Answer: "Relative references (A1) shift when you copy a formula — row and column adjust automatically. Absolute references ($A$1) stay fixed. Mixed references ($A1 or A$1) lock only the row or column. I use F4 to toggle between them. Common use: tax rate in a fixed cell — =B2*$C$1 so C1 doesn't shift when I drag down."
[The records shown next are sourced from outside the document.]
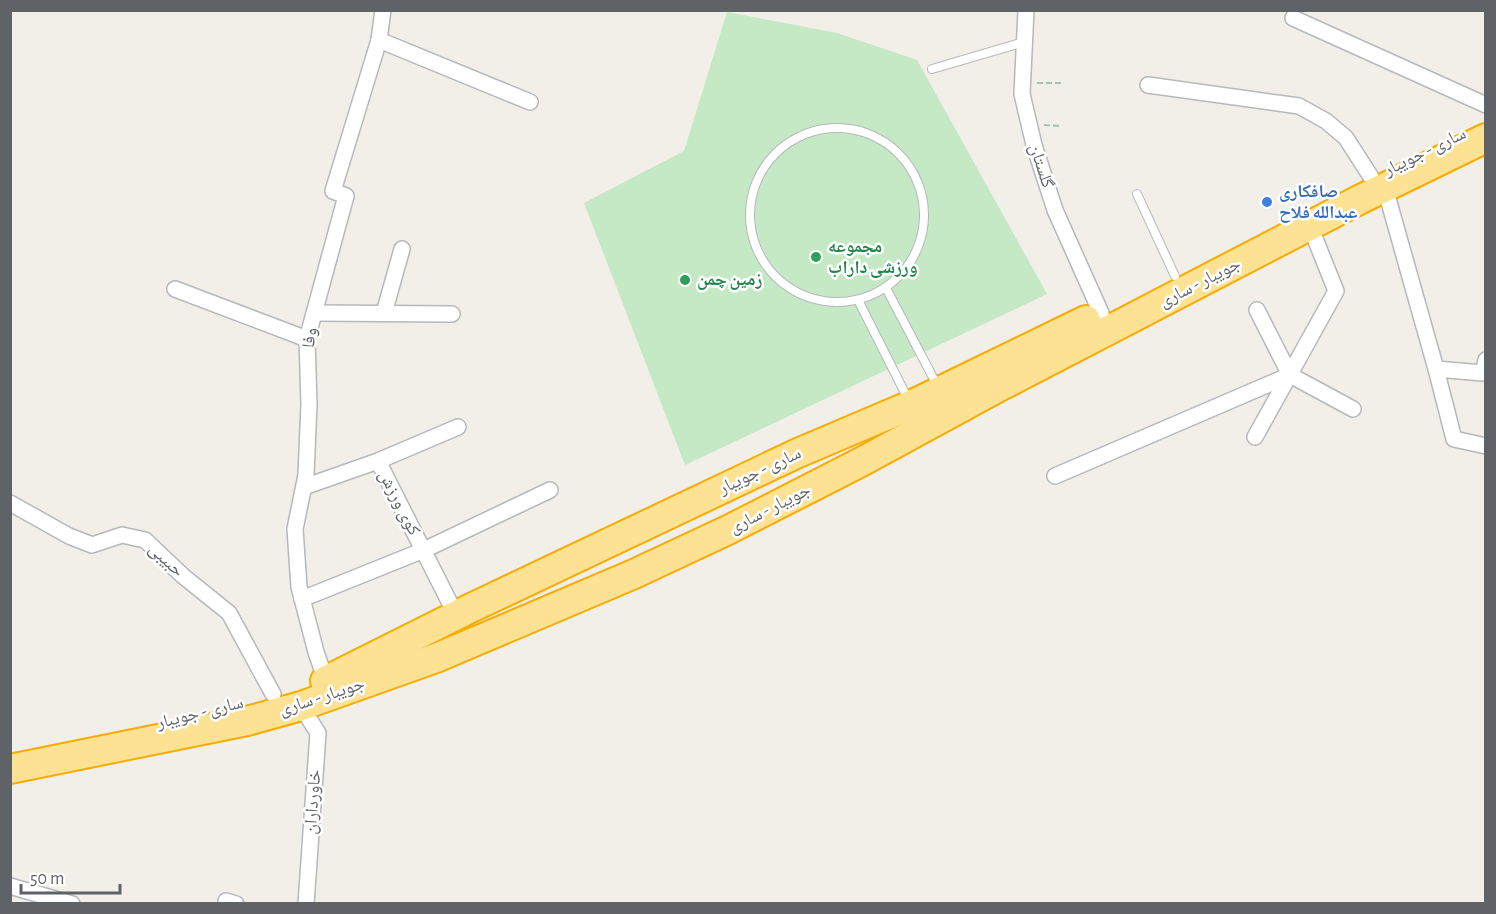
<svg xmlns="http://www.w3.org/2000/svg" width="1496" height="914" font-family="'Alegreya Sans','Noto Naskh Arabic',sans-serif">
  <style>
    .green { fill: #c5e8c5 }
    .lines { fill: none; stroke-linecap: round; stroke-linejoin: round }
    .lane-casing { stroke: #b5b8bc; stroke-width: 10 }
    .street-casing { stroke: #b5b8bc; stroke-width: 18 }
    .highway-casing { stroke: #f9ab00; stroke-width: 32 }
    .path { stroke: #9cc7a9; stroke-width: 2; stroke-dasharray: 6 3; stroke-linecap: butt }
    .lane { stroke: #fff; stroke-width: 8 }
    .street { stroke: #fff; stroke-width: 15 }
    .highway { stroke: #fde293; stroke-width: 28 }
    .shop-dot { fill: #3f7fe0; stroke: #fff; stroke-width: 2 }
    .leisure-dot { fill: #2e9e5b; stroke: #fff; stroke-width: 2 }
    .labels { text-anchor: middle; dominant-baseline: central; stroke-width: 5; stroke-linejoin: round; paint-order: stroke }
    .street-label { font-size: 18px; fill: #5f6368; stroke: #fff }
    .shop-label { font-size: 18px; font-weight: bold; fill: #366cbe; stroke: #fff; text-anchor: start }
    .leisure-label { font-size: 18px; font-weight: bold; fill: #27864d; stroke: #fff; text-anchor: start }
  </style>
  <rect width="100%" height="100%" fill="#f1efe8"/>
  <path class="green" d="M727,12L837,33L917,60L1047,294L685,465L584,203L684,151Z"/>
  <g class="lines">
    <defs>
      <g id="lane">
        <path d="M932,69L1024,42"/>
        <circle cx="837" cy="215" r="87"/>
        <path d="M1137,194L1175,276"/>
        <path d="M886,288L938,387"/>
        <path d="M858,300L909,401"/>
      </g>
      <g id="street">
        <path d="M1026,10L1022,94L1034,145L1055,210L1101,313"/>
        <path d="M1293,18L1486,105"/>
        <path d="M379,40L530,102"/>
        <path d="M1148,85L1299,106L1326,121L1346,138L1371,177"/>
        <path d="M1385,188L1436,369L1483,373L1486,360"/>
        <path d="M175,289L307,339"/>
        <path d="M1257,310L1290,375L1353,409"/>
        <path d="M314,313L452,314"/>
        <path d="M384,313L402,249"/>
        <path d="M1436,369L1454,439L1486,446"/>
        <path d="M1255,437L1336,291L1310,226"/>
        <path d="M378,461L458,427"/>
        <path d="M1055,476L1290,375"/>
        <path d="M304,487L378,461L456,615"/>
        <path d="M10,503L69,536L92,545L122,535L145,540L183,576L229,613L273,694"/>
        <path d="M302,599L424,550L550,490"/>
        <path d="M326,681L316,652L299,587L295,529L306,475L309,404L307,339L346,196L333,191L379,40L383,10"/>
        <path d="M301,706L318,733L306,904"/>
        <path d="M10,886L72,904"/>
        <path d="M226,901L236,904"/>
      </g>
      <g id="highway">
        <path d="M325,681L471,608L798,453L911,405L1086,320"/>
        <path d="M10,769L247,721L301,706L436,658L634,574L730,529L863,461L999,387L1361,199L1486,138"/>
      </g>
    </defs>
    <use href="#lane" class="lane-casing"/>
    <use href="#street" class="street-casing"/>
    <use href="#highway" class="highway-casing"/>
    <g class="path">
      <path d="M1037,83H1064"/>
      <path d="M1044,125L1060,126"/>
    </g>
    <use href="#lane" class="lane"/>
    <use href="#street" class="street"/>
    <use href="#highway" class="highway"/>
  </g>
  <circle class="shop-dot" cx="1267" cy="202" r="6"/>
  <g class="leisure-dot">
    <circle cx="816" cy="257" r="6"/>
    <circle cx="685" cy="280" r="6"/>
  </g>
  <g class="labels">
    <g class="street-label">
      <text transform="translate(1425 152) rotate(-26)">ساری - جویبار</text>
      <text transform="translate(1041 166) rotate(72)">گلستان</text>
      <text transform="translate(1200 283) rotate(-27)">جویبار - ساری</text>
      <text transform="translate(310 338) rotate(-82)">وفا</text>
      <text transform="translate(760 471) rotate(-25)">ساری - جویبار</text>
      <text transform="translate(399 503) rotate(63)">کوی ورزش</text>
      <text transform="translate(770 509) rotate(-27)">جویبار - ساری</text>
      <text transform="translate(166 560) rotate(43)">حبیبی</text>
      <text transform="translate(322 697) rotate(-18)">جویبار - ساری</text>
      <text transform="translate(200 713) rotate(-14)">ساری - جویبار</text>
      <text transform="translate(313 802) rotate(-86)">خاورداران</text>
    </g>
    <g class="shop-label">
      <text x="1279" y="192">صافکاری<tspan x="1279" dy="21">عبدالله فلاح</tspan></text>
    </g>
    <g class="leisure-label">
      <text x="828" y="247">مجموعه<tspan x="828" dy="21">ورزشی داراب</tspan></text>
      <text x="697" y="280">زمین چمن</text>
    </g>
  </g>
  <rect width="1496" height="914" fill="none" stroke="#5f6368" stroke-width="24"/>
  <path d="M21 884v9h99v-9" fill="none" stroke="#5f6368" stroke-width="3"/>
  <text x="30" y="884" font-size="18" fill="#5f6368" stroke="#ffffff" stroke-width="4.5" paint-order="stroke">50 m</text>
</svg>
Q6: "What is a Pivot Chart?"
Answer: "A Pivot Chart is a visual representation of a Pivot Table — it updates automatically when the Pivot Table changes. I'd use it for quick dashboard-style visuals. However, for production dashboards, I'd move to Power BI or Tableau since Pivot Charts have limited formatting options."
Q7: "How do you handle errors like #N/A, #VALUE!, #DIV/0!?"
Answer: "Use IFERROR to wrap formulas: =IFERROR(VLOOKUP(...), 'Not Found'). For specific errors: #N/A usually means VLOOKUP didn't find a match — check for extra spaces with TRIM. #DIV/0! means division by zero — use =IF(B1=0, 0, A1/B1). #VALUE! means wrong data type — check if numbers are stored as text."
Q8: "What's the difference between COUNT, COUNTA, COUNTBLANK?"
Answer: "COUNT counts cells with numbers only. COUNTA counts all non-empty cells (numbers + text). COUNTBLANK counts empty cells. For counting specific values, I use COUNTIF. In interviews, I'd mention that COUNTA can be misleading if cells contain spaces — they look empty but aren't."
Q9: "How would you create a dropdown list in Excel?"
Answer: "Data → Data Validation → List → specify the source range or comma-separated values. I'd combine this with INDIRECT for dependent dropdowns — selecting 'North' in the first dropdown shows only North region cities in the second. This is useful for creating data entry forms."
Q10: "What are array formulas?"
Answer: "Array formulas perform calculations on multiple values simultaneously. In older Excel, they needed Ctrl+Shift+Enter. Modern Excel 365 has dynamic arrays that spill automatically. Example: =UNIQUE(A2:A100) returns all unique values. =SORT(FILTER(A2:C100, C2:C100>1000)) returns filtered and sorted results without helper columns."
Q11: "How do you protect a workbook vs a worksheet?"
Answer: "Worksheet protection (Review → Protect Sheet) prevents users from editing cells but allows viewing. I can selectively unlock cells for input. Workbook protection prevents adding/deleting/renaming sheets. For client deliverables, I'd protect the dashboard sheets but leave an 'Input' sheet editable for them to update parameters."
Q12: "When would you move from Excel to a BI tool like Power BI?"
Answer: "Three triggers: (1) Data exceeds 500K rows — Excel gets slow. (2) Multiple people need to view the same live report — Power BI Service handles sharing and auto-refresh. (3) Need for drill-through, row-level security, or complex DAX — Excel's analytical capabilities are limited. At DecisionTree, I'd start exploration in Excel and graduate to Power BI for the production deliverable."